**TASK REQUIREMENTS:** One number is the whole answer: the tally of lines in the records below that contain "displays".

[Dataset entries]
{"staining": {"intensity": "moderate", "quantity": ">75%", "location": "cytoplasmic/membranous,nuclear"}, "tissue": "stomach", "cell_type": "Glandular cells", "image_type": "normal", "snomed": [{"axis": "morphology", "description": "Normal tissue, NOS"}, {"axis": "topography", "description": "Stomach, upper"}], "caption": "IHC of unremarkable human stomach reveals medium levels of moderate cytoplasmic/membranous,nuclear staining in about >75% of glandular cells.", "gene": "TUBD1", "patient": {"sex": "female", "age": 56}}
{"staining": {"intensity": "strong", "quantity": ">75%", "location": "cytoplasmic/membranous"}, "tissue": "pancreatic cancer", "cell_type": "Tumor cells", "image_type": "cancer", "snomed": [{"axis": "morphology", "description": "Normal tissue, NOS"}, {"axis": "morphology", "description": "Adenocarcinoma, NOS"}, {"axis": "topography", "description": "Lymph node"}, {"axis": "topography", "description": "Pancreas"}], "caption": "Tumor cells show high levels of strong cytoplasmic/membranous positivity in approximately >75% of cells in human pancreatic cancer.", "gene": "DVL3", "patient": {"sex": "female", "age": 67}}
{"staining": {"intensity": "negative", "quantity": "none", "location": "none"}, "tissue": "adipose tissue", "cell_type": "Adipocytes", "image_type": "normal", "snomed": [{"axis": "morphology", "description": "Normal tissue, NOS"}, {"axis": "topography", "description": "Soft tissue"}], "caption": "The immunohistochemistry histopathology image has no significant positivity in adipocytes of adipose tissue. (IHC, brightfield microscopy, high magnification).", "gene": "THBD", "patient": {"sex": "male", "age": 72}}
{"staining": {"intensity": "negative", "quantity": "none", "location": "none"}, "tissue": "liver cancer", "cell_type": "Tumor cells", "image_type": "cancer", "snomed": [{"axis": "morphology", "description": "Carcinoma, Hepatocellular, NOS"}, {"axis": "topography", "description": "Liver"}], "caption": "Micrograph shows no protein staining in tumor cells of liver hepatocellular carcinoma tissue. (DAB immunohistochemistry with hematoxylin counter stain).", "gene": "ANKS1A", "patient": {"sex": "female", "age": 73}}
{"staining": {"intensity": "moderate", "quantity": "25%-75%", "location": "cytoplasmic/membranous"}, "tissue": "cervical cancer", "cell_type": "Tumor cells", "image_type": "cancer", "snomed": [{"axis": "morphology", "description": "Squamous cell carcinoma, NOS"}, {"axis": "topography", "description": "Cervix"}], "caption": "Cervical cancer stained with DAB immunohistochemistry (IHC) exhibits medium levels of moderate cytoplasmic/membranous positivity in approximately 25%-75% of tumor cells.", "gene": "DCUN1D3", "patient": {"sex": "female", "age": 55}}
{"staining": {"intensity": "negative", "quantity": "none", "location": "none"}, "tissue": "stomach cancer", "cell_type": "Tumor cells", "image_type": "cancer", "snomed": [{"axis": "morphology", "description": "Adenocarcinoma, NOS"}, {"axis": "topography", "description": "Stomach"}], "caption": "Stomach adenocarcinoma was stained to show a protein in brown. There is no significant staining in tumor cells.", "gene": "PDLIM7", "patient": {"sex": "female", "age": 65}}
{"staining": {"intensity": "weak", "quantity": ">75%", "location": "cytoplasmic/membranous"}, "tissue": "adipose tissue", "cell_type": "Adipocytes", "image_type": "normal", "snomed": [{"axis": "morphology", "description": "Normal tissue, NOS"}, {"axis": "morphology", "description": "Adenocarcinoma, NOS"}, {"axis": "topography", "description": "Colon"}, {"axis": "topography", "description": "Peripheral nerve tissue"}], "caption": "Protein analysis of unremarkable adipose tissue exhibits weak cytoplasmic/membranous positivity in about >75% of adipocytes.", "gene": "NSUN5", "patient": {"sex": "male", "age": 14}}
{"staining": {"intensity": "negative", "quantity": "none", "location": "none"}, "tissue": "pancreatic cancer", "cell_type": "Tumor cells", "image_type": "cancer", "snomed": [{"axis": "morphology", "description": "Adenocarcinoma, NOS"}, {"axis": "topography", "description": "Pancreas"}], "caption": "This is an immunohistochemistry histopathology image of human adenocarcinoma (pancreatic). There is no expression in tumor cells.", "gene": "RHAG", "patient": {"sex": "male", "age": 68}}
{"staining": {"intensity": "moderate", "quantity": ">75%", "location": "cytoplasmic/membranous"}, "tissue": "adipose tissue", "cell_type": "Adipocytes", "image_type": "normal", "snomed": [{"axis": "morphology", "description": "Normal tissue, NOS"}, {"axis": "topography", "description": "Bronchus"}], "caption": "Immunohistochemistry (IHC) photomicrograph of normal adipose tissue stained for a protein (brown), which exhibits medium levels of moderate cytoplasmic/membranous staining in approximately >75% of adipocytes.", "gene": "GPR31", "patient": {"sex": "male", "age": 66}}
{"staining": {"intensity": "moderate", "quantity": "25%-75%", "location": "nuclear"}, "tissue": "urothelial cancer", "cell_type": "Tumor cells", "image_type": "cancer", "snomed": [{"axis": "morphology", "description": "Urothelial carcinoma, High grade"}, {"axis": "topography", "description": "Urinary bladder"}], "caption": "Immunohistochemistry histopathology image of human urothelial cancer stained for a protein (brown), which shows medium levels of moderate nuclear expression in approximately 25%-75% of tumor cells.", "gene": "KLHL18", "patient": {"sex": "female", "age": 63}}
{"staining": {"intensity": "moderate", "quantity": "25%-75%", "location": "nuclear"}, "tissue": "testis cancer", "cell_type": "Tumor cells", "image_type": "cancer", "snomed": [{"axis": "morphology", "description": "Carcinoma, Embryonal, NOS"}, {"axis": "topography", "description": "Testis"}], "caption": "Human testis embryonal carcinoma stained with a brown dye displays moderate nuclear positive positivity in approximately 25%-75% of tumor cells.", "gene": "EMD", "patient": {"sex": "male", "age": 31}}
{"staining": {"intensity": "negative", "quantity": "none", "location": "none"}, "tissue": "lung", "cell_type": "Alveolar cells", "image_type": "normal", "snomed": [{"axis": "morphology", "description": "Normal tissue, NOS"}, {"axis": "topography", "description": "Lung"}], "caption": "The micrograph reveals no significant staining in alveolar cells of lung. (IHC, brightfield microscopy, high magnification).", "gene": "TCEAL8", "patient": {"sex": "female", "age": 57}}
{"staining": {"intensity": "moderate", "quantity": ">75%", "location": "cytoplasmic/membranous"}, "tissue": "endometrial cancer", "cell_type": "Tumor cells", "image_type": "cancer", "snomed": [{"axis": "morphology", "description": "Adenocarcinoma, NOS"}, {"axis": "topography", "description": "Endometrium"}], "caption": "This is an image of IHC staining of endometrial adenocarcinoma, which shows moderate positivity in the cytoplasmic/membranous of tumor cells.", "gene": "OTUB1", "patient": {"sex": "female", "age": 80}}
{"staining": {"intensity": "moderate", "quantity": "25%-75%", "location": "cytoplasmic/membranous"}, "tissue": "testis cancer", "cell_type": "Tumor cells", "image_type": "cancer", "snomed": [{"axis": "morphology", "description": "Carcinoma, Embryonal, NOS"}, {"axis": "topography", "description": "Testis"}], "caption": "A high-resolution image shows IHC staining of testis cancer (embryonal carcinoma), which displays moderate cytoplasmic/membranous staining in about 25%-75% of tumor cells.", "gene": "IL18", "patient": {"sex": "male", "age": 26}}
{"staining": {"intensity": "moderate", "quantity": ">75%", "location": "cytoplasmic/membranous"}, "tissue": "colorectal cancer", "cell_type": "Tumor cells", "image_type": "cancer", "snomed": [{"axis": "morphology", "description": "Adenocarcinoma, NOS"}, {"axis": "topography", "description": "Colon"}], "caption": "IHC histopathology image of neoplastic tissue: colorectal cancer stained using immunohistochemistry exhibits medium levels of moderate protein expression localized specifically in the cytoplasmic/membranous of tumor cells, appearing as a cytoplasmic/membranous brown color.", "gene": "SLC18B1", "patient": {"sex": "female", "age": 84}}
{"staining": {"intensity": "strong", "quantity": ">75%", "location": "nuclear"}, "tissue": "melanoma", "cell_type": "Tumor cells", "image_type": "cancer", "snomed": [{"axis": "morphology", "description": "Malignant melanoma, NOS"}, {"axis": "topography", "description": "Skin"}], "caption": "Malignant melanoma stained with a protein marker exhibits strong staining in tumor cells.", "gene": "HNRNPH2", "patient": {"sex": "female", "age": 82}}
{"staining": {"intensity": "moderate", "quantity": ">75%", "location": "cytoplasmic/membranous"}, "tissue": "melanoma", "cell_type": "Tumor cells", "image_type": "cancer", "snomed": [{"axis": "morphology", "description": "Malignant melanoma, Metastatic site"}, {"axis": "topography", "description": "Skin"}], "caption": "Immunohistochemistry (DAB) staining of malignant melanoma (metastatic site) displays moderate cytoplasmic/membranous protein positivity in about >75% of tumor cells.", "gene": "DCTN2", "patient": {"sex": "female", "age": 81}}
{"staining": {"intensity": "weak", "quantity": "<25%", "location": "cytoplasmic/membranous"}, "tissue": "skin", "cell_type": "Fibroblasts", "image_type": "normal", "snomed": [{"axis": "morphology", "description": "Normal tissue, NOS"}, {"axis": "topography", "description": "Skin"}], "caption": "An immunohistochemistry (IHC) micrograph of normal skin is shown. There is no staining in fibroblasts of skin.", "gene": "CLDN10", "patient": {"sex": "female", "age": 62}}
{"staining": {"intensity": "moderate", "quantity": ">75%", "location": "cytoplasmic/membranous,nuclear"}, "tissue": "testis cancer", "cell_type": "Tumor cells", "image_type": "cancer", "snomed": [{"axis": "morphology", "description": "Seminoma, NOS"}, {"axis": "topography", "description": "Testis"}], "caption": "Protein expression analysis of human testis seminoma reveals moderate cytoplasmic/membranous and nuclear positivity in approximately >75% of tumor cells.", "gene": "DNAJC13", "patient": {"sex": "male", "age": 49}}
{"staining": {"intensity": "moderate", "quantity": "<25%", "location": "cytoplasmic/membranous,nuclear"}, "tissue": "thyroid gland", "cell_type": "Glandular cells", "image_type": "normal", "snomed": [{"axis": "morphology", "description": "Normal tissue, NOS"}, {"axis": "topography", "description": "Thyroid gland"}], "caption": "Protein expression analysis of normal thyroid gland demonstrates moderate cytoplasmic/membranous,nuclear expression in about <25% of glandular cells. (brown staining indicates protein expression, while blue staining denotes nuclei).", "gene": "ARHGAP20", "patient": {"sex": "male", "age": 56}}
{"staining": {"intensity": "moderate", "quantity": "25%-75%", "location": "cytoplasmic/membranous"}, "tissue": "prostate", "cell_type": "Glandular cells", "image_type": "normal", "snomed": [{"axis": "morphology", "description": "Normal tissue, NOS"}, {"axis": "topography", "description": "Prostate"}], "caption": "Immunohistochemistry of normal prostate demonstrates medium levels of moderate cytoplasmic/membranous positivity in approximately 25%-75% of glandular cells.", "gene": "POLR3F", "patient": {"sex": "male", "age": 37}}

**ANSWER AREA:** 3